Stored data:
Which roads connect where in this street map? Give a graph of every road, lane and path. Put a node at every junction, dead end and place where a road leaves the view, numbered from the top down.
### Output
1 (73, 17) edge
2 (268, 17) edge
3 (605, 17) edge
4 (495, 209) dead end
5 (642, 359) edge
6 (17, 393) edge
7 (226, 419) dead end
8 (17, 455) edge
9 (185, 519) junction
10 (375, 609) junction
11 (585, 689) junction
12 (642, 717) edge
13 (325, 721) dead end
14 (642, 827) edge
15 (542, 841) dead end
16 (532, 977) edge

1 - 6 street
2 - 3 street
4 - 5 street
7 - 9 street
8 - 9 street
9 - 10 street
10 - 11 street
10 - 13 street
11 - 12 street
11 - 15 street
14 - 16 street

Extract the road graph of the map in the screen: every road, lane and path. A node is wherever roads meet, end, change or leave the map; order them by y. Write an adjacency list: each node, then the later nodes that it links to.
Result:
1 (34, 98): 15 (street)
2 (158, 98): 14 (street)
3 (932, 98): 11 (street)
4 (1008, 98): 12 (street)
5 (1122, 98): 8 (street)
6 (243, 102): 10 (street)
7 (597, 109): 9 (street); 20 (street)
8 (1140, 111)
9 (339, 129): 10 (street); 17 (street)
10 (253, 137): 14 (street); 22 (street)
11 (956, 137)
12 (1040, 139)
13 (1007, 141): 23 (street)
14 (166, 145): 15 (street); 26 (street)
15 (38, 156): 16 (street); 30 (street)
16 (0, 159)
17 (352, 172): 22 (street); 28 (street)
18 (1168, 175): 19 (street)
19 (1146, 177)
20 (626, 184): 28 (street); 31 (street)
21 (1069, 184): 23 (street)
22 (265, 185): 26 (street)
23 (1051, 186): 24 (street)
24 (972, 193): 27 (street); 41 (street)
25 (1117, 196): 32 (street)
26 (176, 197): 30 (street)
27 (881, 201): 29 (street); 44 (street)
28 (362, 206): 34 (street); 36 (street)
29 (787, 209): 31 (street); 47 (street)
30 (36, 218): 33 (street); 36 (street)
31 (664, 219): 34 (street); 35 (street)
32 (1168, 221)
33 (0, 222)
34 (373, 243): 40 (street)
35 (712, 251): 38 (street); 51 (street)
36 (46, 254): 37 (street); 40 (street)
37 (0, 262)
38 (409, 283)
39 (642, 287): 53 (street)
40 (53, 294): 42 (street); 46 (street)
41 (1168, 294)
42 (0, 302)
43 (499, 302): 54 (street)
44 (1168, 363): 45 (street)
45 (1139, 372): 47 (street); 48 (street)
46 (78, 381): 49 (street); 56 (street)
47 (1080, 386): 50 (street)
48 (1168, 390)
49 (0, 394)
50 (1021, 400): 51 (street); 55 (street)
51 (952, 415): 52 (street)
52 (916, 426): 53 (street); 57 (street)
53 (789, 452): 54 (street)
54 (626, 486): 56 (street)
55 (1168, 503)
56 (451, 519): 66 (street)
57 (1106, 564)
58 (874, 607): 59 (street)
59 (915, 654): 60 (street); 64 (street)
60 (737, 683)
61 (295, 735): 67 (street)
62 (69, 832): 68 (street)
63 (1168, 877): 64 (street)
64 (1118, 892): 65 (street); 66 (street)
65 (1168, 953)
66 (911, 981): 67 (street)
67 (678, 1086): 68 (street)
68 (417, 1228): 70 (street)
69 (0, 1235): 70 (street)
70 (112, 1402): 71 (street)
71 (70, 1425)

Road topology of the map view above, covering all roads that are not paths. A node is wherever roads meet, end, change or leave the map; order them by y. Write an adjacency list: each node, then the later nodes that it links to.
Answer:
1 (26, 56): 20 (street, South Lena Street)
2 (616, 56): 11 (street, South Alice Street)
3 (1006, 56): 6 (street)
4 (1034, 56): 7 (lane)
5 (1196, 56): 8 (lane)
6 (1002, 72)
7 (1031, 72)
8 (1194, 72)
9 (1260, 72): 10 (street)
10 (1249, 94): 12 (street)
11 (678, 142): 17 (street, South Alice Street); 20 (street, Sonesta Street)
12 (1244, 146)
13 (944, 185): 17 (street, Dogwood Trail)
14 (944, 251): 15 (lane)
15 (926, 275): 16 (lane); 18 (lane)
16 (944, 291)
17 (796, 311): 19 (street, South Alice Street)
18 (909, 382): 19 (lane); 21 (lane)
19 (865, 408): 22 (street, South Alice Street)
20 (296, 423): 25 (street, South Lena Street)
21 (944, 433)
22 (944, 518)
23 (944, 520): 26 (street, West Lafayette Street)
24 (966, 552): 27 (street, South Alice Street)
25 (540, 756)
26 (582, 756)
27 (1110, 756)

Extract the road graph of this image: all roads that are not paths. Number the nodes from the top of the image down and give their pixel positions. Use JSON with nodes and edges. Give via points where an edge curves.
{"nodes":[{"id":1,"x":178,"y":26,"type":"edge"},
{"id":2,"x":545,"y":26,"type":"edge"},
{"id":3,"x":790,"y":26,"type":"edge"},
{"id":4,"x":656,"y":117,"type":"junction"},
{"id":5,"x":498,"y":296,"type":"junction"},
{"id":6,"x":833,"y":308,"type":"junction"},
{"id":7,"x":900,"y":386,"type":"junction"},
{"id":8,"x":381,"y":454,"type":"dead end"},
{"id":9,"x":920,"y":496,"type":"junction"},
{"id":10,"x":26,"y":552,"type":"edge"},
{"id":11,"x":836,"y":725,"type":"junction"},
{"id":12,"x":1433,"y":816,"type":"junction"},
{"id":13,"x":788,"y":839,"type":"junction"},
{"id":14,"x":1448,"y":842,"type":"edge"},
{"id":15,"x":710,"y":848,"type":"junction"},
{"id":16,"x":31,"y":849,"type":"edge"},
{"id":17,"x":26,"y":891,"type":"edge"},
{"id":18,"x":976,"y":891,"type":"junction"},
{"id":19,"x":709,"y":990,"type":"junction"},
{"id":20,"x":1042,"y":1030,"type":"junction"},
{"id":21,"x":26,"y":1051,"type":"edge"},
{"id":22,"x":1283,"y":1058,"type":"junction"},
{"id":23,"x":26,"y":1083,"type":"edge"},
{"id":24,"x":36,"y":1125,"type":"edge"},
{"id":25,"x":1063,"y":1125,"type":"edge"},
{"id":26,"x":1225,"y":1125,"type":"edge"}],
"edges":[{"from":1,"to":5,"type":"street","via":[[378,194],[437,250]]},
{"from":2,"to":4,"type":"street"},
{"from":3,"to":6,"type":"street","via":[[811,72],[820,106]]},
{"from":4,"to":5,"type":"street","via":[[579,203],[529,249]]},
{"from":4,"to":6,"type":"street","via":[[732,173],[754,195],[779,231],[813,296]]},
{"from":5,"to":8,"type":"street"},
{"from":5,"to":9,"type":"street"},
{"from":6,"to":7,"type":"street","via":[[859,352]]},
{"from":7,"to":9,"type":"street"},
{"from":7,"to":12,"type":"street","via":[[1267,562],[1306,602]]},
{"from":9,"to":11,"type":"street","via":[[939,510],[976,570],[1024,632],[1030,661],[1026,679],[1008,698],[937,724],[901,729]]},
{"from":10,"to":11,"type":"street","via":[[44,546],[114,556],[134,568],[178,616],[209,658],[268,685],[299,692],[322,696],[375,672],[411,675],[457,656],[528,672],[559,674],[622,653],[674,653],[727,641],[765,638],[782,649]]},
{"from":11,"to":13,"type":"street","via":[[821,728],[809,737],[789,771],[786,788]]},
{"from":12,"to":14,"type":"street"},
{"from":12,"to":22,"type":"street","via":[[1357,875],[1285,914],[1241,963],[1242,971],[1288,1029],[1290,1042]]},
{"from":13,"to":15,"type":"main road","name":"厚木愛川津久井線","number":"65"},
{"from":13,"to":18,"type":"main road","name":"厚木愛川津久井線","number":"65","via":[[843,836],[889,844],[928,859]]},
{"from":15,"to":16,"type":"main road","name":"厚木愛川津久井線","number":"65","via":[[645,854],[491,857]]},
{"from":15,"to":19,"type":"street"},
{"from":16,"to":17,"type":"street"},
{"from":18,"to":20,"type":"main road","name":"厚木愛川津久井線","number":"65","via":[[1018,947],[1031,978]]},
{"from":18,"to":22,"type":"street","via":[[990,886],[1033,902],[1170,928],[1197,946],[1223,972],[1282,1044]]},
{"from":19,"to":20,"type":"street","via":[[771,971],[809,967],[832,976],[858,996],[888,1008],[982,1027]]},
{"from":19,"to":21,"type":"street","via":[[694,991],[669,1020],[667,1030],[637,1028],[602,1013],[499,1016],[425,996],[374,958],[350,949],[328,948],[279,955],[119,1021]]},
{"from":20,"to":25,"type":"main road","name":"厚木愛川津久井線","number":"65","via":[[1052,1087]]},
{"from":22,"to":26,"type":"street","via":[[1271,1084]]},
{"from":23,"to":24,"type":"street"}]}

Exercise requirements:
Retype exactly the lines from the start of the entries through the one with "Extract the road graph of the"; include both ends.

Solution to this problem:
Which roads connect where in this street map? Give a graph of every road, lane and path. Put a node at every junction, dead end and place where a road leaves the view, numbered from the top down.
### Output
1 (73, 17) edge
2 (268, 17) edge
3 (605, 17) edge
4 (495, 209) dead end
5 (642, 359) edge
6 (17, 393) edge
7 (226, 419) dead end
8 (17, 455) edge
9 (185, 519) junction
10 (375, 609) junction
11 (585, 689) junction
12 (642, 717) edge
13 (325, 721) dead end
14 (642, 827) edge
15 (542, 841) dead end
16 (532, 977) edge

1 - 6 street
2 - 3 street
4 - 5 street
7 - 9 street
8 - 9 street
9 - 10 street
10 - 11 street
10 - 13 street
11 - 12 street
11 - 15 street
14 - 16 street

Extract the road graph of the map in the screen: every road, lane and path. A node is wherever roads meet, end, change or leave the map; order them by y. Write an adjacency list: each node, then the later nodes that it links to.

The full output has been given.